There seems to be a time when a place just isn't just a place anymore.
Memories of the cold streets, faceless buildings, fields of grass, quiet bridges and empty streams become alive with the people that you shared memories with.
You'd know the feeling if you'd ever lost a love one. Every place you go reminds you of that person.
All of those fun times you had together come back like faint images on a foggy morning.
As contractors we know that we are dispensable employees.
We carry an emptiness inside us where ever we go.
From town to town, from group to group, we know it will end. In our hearts, we are saying goodbye when we say hello.
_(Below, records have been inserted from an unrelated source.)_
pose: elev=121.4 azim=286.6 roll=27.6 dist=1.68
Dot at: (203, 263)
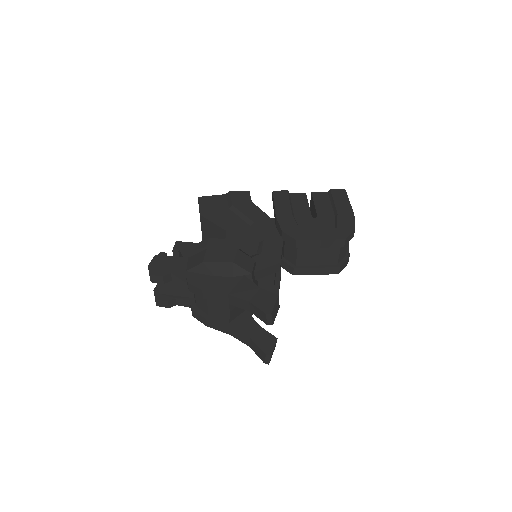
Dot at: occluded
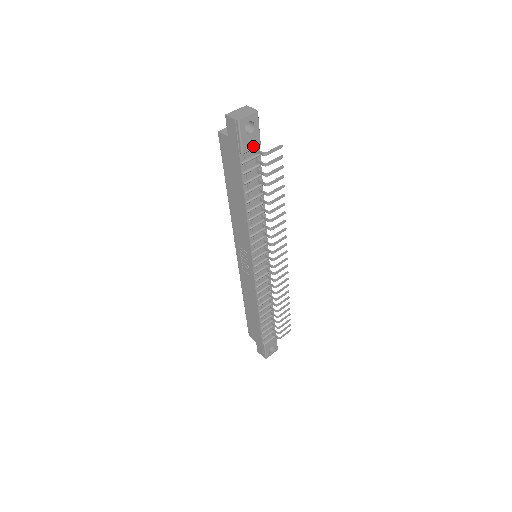
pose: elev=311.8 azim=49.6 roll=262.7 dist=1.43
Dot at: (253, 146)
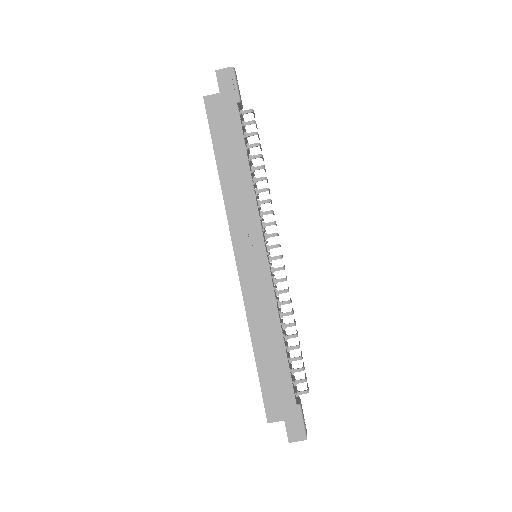
Dot at: (241, 103)
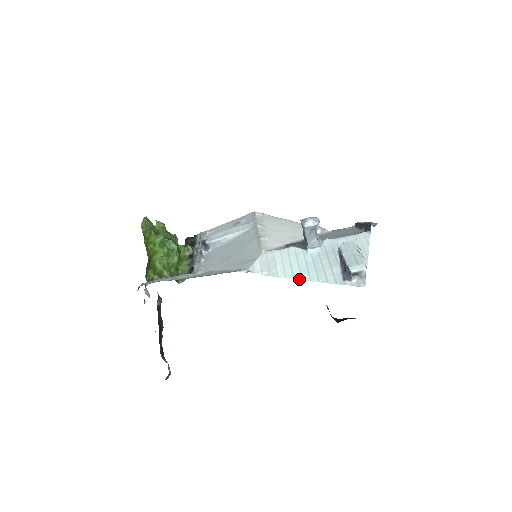
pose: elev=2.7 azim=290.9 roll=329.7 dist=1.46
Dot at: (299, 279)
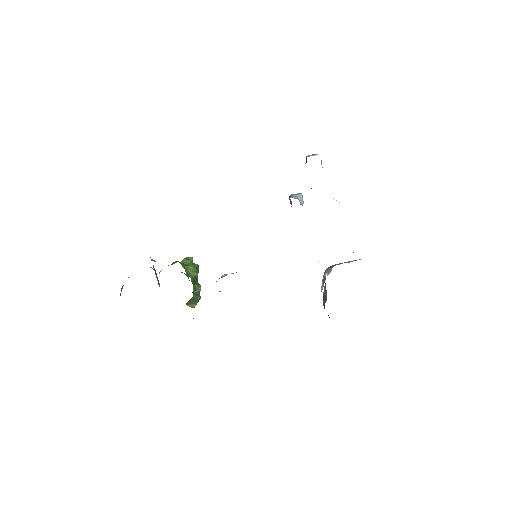
Dot at: occluded
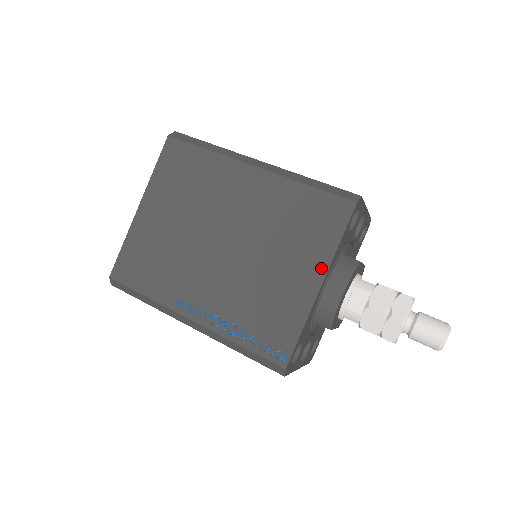
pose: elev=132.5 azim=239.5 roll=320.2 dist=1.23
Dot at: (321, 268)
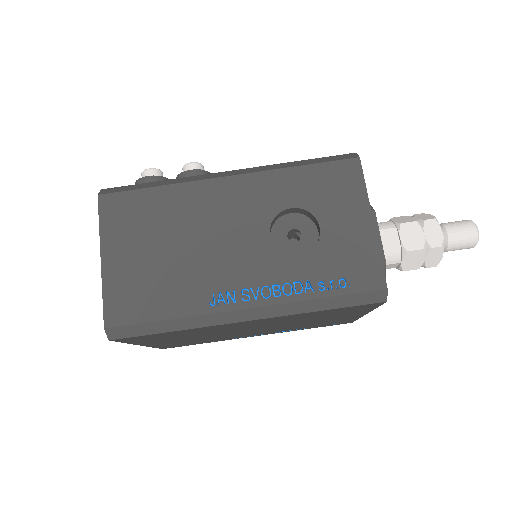
Dot at: occluded
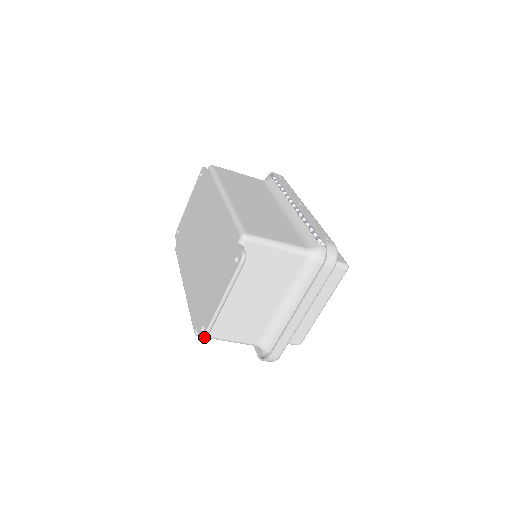
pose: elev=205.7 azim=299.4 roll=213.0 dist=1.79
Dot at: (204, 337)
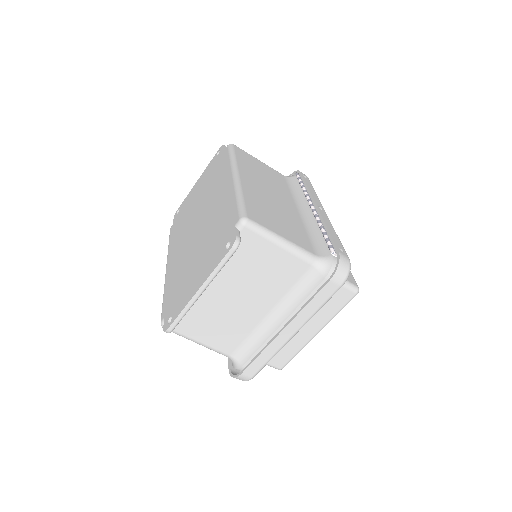
Dot at: (169, 330)
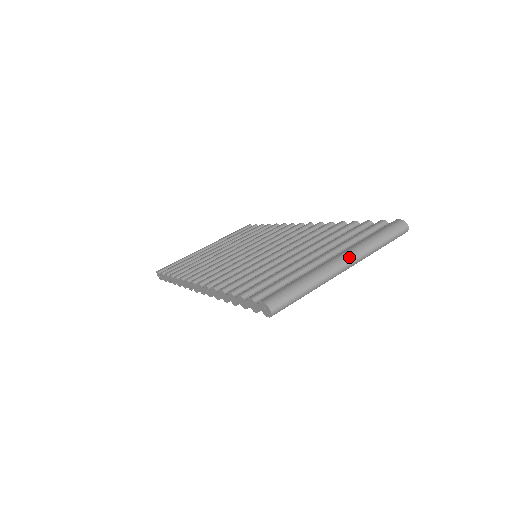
But sometimes...only sometimes....there are places that feel like home.
I've had that feeling in Louisville, San Diego and Pittsburgh. People knew my name and for a short time I had a sense of belonging.
It's odd that a sensitive person like myself would pick a profession where I'm a drifter, and I fear if I didn't have Becky to come along with me, I'd lose my mind.
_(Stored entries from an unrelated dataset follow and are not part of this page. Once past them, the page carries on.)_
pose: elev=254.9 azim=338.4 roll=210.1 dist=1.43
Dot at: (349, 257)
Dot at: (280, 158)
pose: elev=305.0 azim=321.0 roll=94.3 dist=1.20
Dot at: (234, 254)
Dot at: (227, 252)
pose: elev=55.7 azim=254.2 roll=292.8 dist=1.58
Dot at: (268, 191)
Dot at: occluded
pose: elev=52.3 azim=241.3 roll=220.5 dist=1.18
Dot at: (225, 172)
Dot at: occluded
Her memories and my pictures tie the times together, seemingly giving them purpose.
Today was a sad day for me.
We're changing offices at work. The people I've grown to like and admire so much, will be separated from us. All of the drifters like myself will be corralled together.
Changing faces, changing places. Memories past.
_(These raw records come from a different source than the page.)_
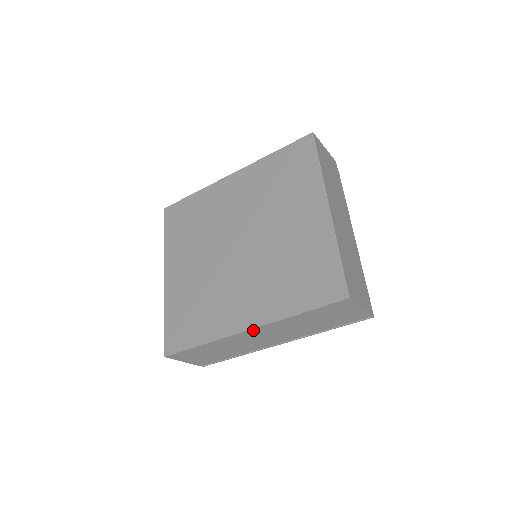
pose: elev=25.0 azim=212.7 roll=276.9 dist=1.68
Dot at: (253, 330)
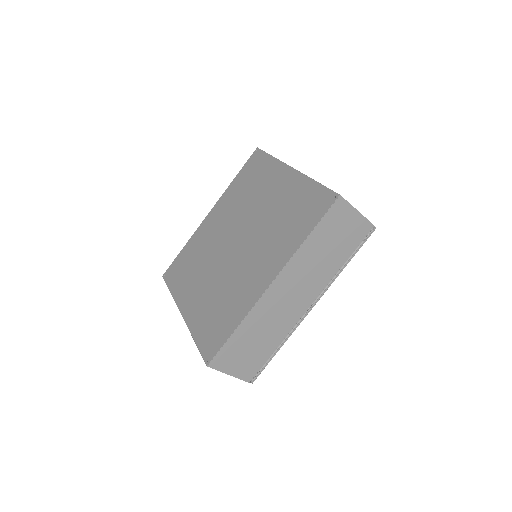
Dot at: (277, 281)
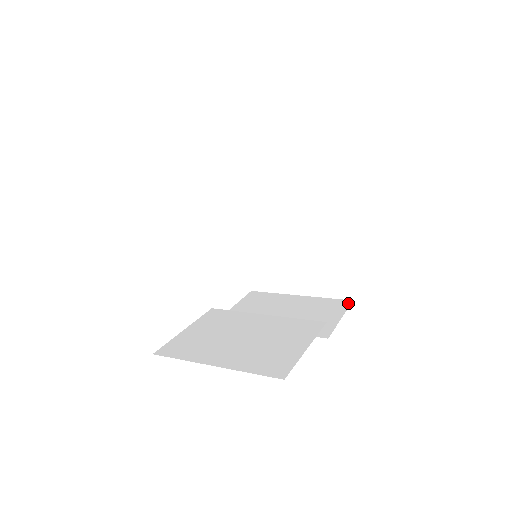
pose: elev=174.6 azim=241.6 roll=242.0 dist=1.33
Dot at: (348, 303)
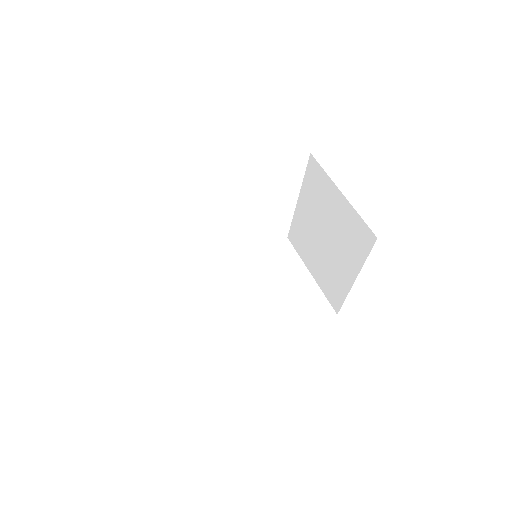
Dot at: (330, 314)
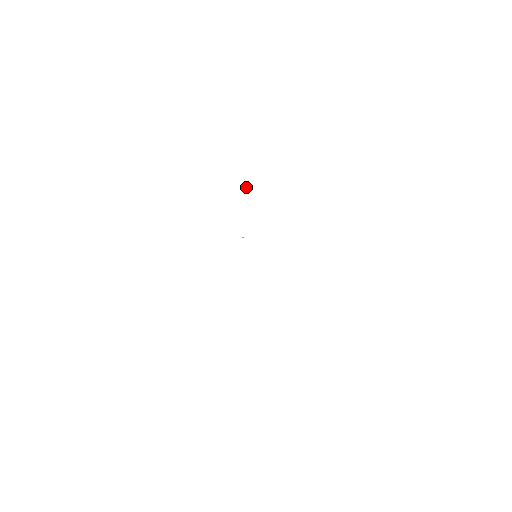
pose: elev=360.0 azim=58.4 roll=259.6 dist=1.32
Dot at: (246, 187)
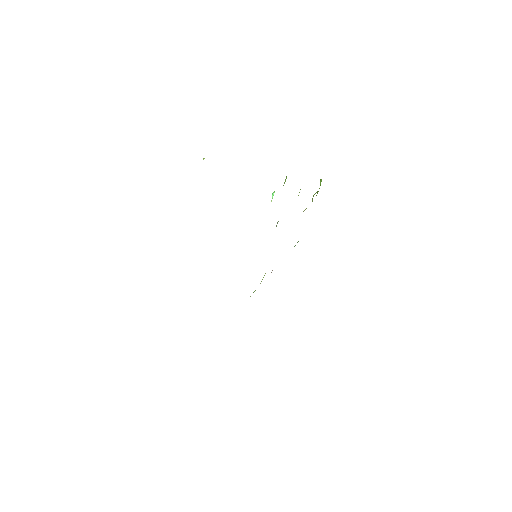
Dot at: (285, 181)
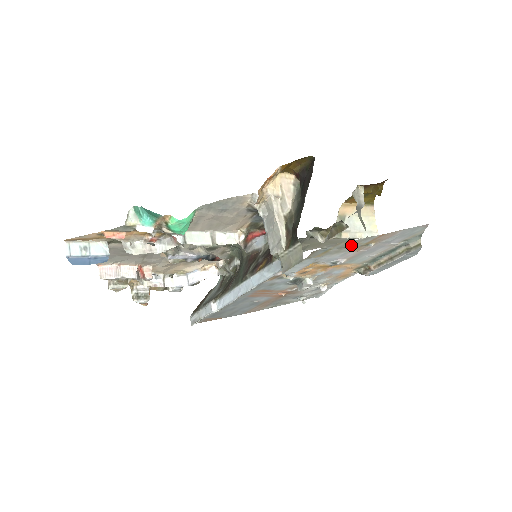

Once again, work will be just a job with endless computer correspondence and my life will be a cubical, with a monitor for a view.
Sometime soon, I'll be sitting at my desk at home.
I'll have those wonderful morning conversations with my brother, and I'll look in my back yard, and remember those 40 someone odd people that have lived in my home.
I guess, in the end, when everything falls apart, I will have been the glue thats held at least a few things together.